Chart of the day, AIG edition
If you haven’t read it yet, you really must read Jessica Pressler’s fantastic Robert Benmosche profile — the man really shines through, in all his blustery glory.
So how well has Benmosche actually done, as CEO of AIG? He certainly put an end to a misguided fire sale after he arrived in the fall of 2009, and he deserves a lot of credit for that. And over the course of his tenure, the government has managed to unload nearly all of its stake in the company — at a profit, no less. That’s a notable achievement, too: I, for one, didn’t think it could be done and said as much in January 2010, five months after Benmosche took over.
It’s impossible to know how much of that is thanks to Benmosche, and how much is thanks to the Federal Reserve, which sparked a massive credit-market rally and which also held onto various bits of AIG nuclear waster until it could get a good price for them.
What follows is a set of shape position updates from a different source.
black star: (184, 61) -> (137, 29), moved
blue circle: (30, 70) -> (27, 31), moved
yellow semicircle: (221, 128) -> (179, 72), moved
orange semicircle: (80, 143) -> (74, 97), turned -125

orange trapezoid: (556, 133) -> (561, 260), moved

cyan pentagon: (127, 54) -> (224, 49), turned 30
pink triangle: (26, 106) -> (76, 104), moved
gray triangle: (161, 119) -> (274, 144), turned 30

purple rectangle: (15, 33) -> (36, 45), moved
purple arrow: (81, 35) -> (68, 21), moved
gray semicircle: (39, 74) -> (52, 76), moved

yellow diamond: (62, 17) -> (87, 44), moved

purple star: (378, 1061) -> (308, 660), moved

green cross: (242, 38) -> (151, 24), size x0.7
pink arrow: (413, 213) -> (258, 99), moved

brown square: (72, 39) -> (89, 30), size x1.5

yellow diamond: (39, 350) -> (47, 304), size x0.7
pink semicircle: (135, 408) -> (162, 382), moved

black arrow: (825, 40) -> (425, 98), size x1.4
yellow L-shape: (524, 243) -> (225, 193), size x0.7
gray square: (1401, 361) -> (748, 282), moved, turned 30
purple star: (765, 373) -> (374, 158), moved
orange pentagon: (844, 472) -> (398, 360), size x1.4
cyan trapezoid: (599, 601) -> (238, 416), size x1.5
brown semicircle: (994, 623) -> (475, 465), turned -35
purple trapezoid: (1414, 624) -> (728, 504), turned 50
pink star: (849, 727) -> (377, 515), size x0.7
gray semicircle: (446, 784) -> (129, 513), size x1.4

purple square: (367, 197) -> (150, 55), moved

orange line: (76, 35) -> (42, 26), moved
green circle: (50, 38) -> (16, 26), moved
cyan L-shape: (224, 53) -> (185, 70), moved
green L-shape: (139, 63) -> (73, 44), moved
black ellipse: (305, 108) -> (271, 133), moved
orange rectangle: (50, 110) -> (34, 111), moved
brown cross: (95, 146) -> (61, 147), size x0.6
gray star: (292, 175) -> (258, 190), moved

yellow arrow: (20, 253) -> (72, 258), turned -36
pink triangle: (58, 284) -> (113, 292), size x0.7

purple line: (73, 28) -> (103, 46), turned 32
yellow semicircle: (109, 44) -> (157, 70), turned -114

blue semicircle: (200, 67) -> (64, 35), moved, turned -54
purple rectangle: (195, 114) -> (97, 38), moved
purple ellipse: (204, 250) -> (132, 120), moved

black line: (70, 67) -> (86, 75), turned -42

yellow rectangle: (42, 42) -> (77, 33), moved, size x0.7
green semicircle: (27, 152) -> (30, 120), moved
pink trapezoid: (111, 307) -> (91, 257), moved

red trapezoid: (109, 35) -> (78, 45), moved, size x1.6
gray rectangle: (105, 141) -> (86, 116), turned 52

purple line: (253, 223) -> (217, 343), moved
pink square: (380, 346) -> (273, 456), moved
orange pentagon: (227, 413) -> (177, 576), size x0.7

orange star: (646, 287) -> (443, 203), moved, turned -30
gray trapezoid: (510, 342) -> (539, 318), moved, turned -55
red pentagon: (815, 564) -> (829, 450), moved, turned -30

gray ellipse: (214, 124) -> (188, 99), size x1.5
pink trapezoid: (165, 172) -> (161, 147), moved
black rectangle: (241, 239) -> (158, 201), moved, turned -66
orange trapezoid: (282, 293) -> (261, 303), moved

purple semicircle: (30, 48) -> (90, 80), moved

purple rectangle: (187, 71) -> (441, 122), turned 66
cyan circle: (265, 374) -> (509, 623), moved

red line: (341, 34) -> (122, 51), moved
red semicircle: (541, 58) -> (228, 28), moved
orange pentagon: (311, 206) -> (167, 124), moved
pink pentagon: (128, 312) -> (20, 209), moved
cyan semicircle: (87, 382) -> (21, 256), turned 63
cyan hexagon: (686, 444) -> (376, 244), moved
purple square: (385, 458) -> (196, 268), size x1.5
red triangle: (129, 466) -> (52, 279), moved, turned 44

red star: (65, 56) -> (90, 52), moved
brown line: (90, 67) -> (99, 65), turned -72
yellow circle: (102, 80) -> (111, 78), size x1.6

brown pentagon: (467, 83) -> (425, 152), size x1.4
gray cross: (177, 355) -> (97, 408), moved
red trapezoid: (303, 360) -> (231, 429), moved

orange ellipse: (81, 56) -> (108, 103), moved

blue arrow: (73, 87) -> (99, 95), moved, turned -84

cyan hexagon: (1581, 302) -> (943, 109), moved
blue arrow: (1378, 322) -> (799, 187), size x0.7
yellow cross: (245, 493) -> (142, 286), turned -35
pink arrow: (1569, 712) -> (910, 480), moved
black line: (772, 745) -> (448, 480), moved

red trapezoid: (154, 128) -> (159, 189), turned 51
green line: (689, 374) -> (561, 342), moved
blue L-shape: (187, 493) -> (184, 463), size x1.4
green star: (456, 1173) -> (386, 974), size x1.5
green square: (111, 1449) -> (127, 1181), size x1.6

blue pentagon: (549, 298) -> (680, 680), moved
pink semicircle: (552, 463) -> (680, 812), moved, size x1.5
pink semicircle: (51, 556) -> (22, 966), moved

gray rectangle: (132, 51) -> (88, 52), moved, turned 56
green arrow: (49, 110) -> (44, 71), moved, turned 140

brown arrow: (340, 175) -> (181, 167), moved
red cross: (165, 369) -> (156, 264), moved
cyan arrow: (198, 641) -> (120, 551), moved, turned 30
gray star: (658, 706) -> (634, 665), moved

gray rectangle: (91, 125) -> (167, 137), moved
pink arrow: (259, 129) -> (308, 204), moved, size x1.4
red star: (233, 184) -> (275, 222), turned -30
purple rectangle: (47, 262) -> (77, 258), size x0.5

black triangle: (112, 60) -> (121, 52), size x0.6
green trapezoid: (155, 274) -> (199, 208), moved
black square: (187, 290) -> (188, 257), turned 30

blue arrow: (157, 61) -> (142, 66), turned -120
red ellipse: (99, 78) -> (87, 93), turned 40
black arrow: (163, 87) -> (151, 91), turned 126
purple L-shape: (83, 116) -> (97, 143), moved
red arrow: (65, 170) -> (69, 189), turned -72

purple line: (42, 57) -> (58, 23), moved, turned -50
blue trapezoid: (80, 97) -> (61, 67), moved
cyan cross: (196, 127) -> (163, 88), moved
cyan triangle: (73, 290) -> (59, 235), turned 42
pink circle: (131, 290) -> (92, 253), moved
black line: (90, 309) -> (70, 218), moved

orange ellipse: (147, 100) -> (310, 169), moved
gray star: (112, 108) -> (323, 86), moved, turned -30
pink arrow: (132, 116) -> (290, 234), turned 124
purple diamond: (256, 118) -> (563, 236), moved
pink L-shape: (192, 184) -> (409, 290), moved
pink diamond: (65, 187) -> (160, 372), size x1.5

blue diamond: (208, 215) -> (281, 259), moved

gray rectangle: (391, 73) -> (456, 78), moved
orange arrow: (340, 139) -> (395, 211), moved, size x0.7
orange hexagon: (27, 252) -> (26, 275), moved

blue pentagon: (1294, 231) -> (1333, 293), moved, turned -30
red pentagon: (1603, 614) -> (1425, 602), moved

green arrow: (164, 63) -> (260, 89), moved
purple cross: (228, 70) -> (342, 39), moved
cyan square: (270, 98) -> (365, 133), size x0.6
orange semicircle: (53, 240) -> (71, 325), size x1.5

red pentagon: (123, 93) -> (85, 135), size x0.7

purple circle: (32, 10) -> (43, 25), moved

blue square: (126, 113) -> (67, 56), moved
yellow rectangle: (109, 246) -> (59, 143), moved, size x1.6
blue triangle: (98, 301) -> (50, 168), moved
Either way, the results can be seen in the chart above, which was much harder to put together than it looks, and I’m very indebted to both Ben Walsh and Jonathan Weil for help with it. It shows AIG’s share price, in black, and also the value of the shares available to the public, in red. The green area is the value of the government’s stake in AIG, calculated as the value of the shares that the government ultimately ended up converting its stake into. Go back to the excellent column that Jonathan Weil wrote shortly after Benmosche took the reins, saying that the value of AIG was “either $5.1 billion or $26.5 billion” depending on what you were counting: the first figure is the red area, and the second figure is the combination of the red and green areas.
AIG’s market cap today is around $60 billion, more than double what the market thought the company was worth back in 2009. So that’s another Benmosche achievement. Then again, both the share price and the market capitalization are lower than they were in early October 2009, and much lower than they were in February 2011. The chart shows the government doing a great job in selling down its stake in the company; but there’s nothing particularly up-and-to-the-right going on here. After all, over the same period, the S&P 500 has risen more than 50%.
But here’s the thing: AIG might be worth roughly as much now as it was in January 2010. But back then, AIG’s valuation was a weird, fantastical thing, based on extrapolating a share price which represented only the tiny sliver of shares actually traded on the markets. I thought that the valuation was bonkers, most other observers did as well, and there were precious few people standing up to defend it.
Today, by contrast, AIG is a real company, with a justifiably positive valuation, based on a huge number of shares being traded every day. The company which had arguably the biggest balance-sheet black hole the world has ever seen has managed to come back from that brink, with the help of unprecedented government assistance, and is now a viable stand-alone business. That’s a huge victory for the people who made the decision to rescue AIG, not that they had much choice in the matter. And it’s surely a victory for Benmosche as well.